— Пускай так. Неважно: Ивана Ильича или Федора Ивановича, — вдруг засмеялся отчим, но тут же оборвал смех и суетливо полез в карман за пачкой папирос. Быстро закурил и между несколькими немыми затяжками слепо глядел в окно. Потом резко повернулся. — Поучительная книга. Душу вверх тормашками перевернула. Очистила.
— Это после нее вы купили матери цигейковую шубу? — скривил губы Баранцев.
— Но язви. Когда-нибудь и тебя жизнь трахнет по башке. Но ты к этому удару будешь не готов. Слишком себя любишь…
— А я никого не убивал… — поднял голову Баранцев и прищурился.
Отчим вплотную подошел к нему и долго изучал его глаза.
— Ты убил моего ребенка, — медленно произнес он.
— Вы идиот! — отшатнулся Баранцев, но вскрикнул как-то негромко, неуверенно.
— Скажу прямо. В последние годы я очень хотел иметь ребенка. Твоя мать знала об этом. Но она страшно боялась, что ты не простишь ей этого. Помнишь, в прошлом году она целую неделю не была дома? Сказала, что к сестре в совхоз поехала, а сама лежала в больнице. Я только потом узнал, что в ту проклятую неделю не стало моего ребенка. Она уничтожила его ради тебя. Если бы ты был добрым, она бы этого никогда не сделала.
Баранцев нервно сдернул очки и стал яростно протирать их.
— У вас логика питекантропа, — швырнул он и снова надел очки. — Зачем вы передо мной свое грязное белье ворошите?
Федор Иванович отошел к окну и сказал устало:
— Потому что я умру скоро.
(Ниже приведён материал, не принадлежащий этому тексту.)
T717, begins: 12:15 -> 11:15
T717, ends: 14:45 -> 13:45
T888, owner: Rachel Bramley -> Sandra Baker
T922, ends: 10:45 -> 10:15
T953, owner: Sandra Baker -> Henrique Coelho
Может, через месяц, а может, и завтра. У меня, видишь ли, саркома. В баранку меня скрутила. Когда ты вернешься из армии, ненавистного тебе мужлана уже не будет. Матери этого не говори. Она не знает. Хотя, впрочем, догадывается.
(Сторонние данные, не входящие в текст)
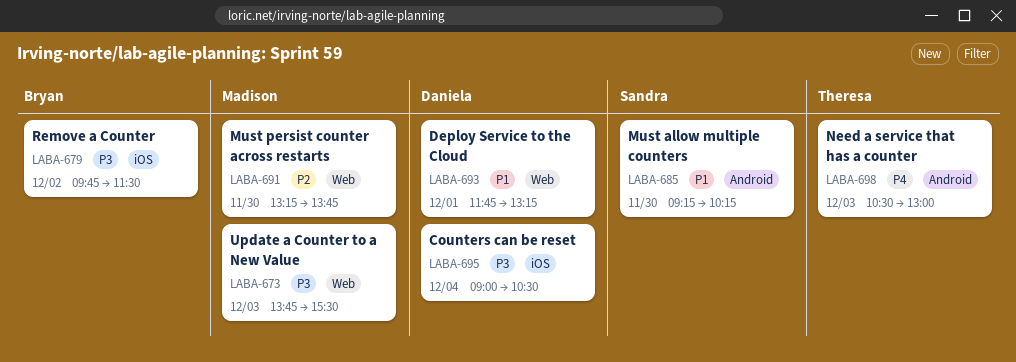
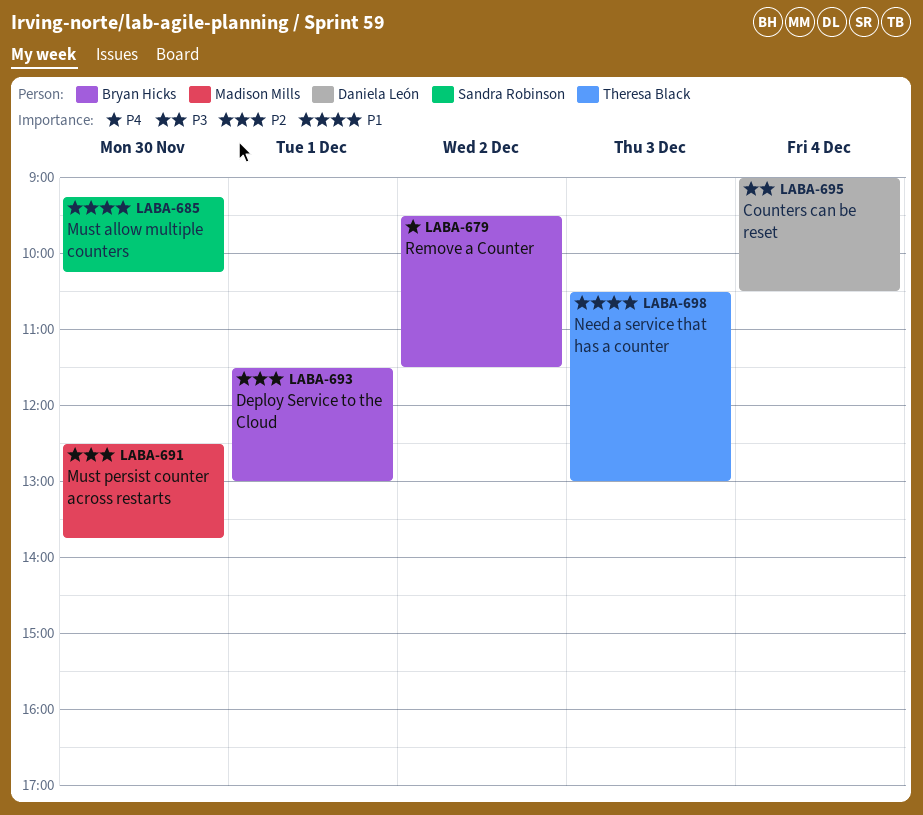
LABA-673: present -> none
LABA-679, priority: P3 -> P4
LABA-679, begins: 09:45 -> 09:30
LABA-691, begins: 13:15 -> 12:30
LABA-693, owner: Daniela León -> Bryan Hicks
LABA-693, priority: P1 -> P2
LABA-693, begins: 11:45 -> 11:30
LABA-693, ends: 13:15 -> 13:00
LABA-698, priority: P4 -> P1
Он потушил сильными пальцами папиросу, заботливо поискал глазами, куда бросить окурок, и сунул его в карман. Дима отупело разглядывал на стене слегка вздрагивающую кудлатую тень этого человека. Он не чувствовал ни жалости, ни страха, ни отчаяния. Но ему почему-то до жуткой ясности показалось, что он когда-то уже присутствовал точно при такой же сцене, и теперь ему все это или снится, или заново прокручивается пленка его жизни. Но такое ощущение вспыхнуло только на миг и сразу потухло.
— Человек всегда был дураком. Не умеет он уважать то, что дает ему жизнь. Мало того, он и смерть не уважает. Презрительно не доверяет ей. А разве судье можно не доверять? Чего ее бояться? Ежели совесть чиста — думать о смерти не страшно. Это грешники и иуды бледнеют, как только вспомнят о ней. Не зря мы с тобой такие бледные сейчас, — усмехнулся отчим и отвернулся к окну. — Конечно, жить хочется. Утром мне кажется, что я еще лет пять проживу, а вечером снова все к черту… у меня даже какая-то ненависть к телу. Завидую тебе. Ты еще можешь столько раз начинать сначала. Но запомни, Дмитрий: никогда не ставь себя выше людей — разбиться можно. Среди людей не страшно умирать, а только жалко. Поверь. Мы должны друг за дружку цепляться. Каждый человек для чего-то рожден. Иначе в мире получается чепуха на постном масле. Человеку ничего даром не сходит с рук. За все надо платить…
Баранцев нетерпеливо поднялся и вышел из квартиры. Облокотившись на перила, он с раздражением прислушивался к отчаянному визгу гармони, перемешанному с криком и смехом, и морщился, как от боли.
Он спустился вниз, во двор. Уже отвьюжило, и все кругом сморенно притихло, сжалось. Где-то громко кричала женщина, звала домой сына — она не злилась, ей очень нравилось быть сердитой. Дима свернул за угол и побрел по центральной улице. Люди куда-то спешили, толкали его и чертыхались: им, навьюченным предпраздничными покупками, было неприятно и обидно видеть угрюмого парня в очках, который задумался над чем-то странным, что вовсе не вязалось с их общей радостью.
Перед КПП Баранцев остановился, поставил чемоданчик на снег и застегнул воротник шинели. Дежурный по КПП лейтенант Воронов, сонно спохватившись, козырнул ему и широко улыбнулся в усы:
— Ну как?
— Все в порядке, товарищ лейтенант. Готов выполнить любое задание командования.
— Пропусти его, Лещенко, — засмеялся Воронов, накрываясь шинелью.